» **Job item**
Each line containing the string "sich" should be copied out of the entries.

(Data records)
>>

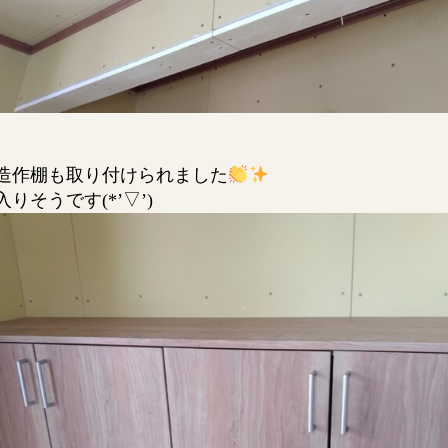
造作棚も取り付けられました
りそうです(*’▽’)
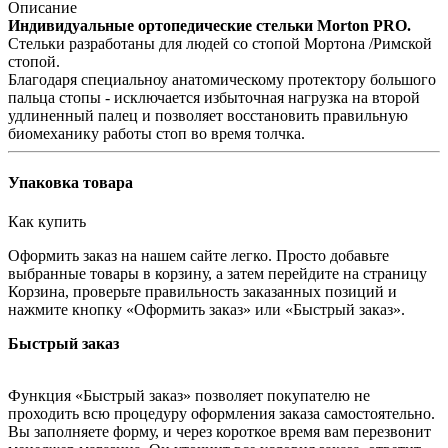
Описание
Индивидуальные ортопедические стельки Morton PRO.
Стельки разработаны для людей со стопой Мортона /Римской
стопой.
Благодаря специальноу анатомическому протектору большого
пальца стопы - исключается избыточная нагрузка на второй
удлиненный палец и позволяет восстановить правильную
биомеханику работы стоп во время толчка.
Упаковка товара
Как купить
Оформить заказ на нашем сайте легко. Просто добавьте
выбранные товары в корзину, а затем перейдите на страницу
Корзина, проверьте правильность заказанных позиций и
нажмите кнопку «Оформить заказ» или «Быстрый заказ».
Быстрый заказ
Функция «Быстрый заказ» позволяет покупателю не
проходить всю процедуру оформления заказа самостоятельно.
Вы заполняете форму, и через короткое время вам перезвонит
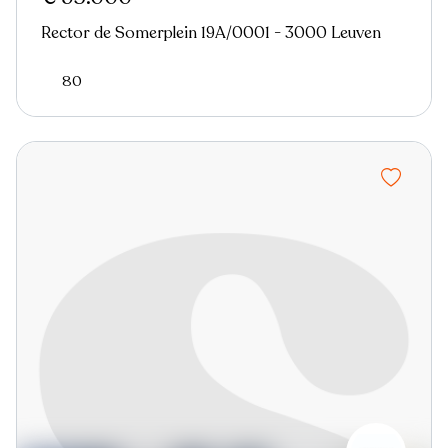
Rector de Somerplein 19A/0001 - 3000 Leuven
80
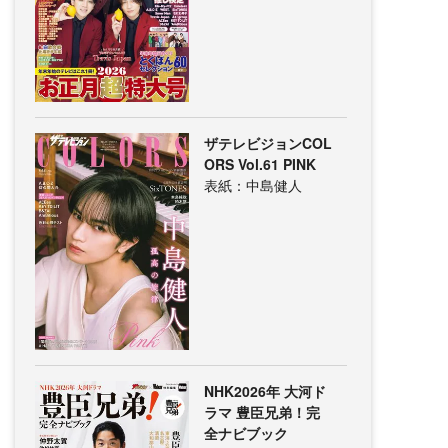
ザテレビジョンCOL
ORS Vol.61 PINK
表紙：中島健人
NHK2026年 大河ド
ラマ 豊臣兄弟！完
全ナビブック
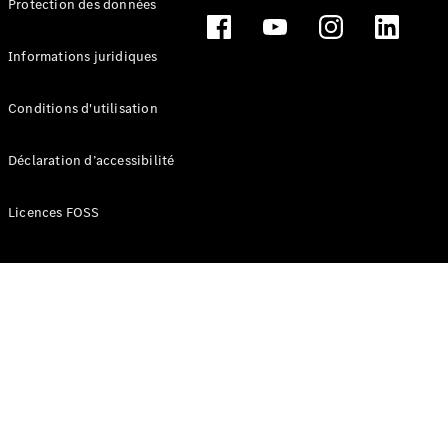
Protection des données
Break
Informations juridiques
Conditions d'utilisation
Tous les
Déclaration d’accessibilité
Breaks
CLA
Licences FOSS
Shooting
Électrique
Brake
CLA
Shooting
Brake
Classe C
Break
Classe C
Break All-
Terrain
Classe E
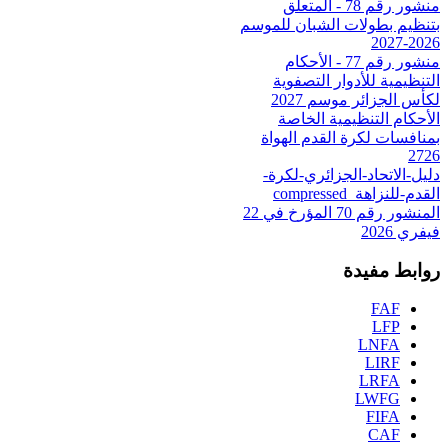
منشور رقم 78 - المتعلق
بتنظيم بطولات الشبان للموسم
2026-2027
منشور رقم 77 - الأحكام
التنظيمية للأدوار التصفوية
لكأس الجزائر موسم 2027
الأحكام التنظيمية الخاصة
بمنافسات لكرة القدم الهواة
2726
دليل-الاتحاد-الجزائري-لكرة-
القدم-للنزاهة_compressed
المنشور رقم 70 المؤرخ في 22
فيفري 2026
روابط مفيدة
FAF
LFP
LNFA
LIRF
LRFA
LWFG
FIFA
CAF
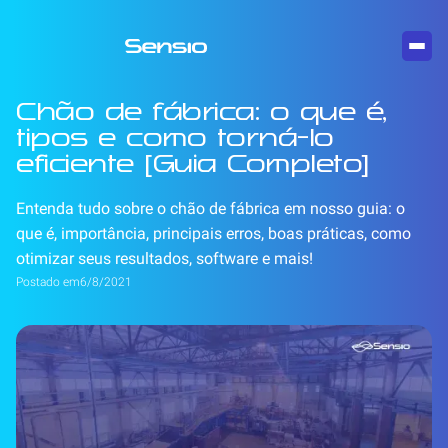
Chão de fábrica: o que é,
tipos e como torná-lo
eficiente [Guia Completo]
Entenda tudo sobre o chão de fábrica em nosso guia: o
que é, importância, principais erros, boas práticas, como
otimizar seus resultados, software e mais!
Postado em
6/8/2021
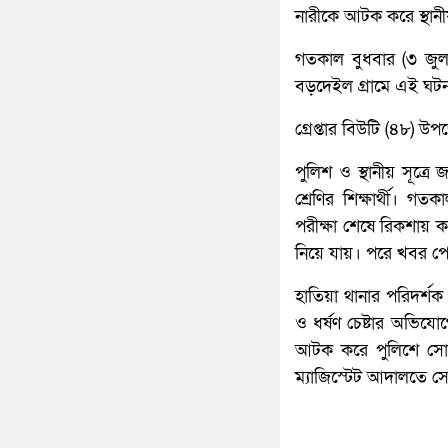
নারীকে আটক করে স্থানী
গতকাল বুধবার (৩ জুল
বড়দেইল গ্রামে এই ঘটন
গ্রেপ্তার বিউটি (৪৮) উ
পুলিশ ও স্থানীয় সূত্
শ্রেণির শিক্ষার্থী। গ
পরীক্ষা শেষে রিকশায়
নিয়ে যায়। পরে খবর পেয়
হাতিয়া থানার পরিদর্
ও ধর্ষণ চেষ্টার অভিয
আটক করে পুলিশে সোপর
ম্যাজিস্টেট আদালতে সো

<<
>>

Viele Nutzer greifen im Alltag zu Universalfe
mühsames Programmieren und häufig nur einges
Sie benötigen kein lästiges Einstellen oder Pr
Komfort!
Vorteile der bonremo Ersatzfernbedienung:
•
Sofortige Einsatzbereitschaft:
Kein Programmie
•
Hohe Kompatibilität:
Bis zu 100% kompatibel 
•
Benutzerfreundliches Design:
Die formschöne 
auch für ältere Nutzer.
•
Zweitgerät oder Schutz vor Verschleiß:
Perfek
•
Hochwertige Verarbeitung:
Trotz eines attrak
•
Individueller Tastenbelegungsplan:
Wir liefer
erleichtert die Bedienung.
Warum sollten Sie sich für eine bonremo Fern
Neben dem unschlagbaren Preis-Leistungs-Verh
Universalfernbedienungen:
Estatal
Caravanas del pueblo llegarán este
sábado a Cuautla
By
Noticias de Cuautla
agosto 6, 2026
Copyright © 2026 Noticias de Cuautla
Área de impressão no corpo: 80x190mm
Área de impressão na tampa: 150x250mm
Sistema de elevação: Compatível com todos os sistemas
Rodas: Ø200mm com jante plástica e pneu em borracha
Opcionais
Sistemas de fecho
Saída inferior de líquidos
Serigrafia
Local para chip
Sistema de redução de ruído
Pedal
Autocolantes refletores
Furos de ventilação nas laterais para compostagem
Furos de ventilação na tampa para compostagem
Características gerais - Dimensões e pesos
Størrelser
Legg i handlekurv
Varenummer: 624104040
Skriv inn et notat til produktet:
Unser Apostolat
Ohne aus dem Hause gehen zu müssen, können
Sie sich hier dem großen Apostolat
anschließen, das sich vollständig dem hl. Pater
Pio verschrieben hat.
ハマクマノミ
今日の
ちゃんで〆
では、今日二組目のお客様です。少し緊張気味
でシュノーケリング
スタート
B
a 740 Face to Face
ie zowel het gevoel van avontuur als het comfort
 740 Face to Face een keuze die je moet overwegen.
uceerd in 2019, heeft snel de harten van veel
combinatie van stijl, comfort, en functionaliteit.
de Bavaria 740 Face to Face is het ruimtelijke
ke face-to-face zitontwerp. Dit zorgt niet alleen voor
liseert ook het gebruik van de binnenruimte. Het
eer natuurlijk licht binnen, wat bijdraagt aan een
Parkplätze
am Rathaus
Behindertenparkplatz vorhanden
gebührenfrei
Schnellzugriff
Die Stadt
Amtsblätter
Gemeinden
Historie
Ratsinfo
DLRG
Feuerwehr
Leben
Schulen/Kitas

<<

» **Solution**
Warum sollten Sie sich für eine bonremo Fern
Sie sich hier dem großen Apostolat
anschließen, das sich vollständig dem hl. Pater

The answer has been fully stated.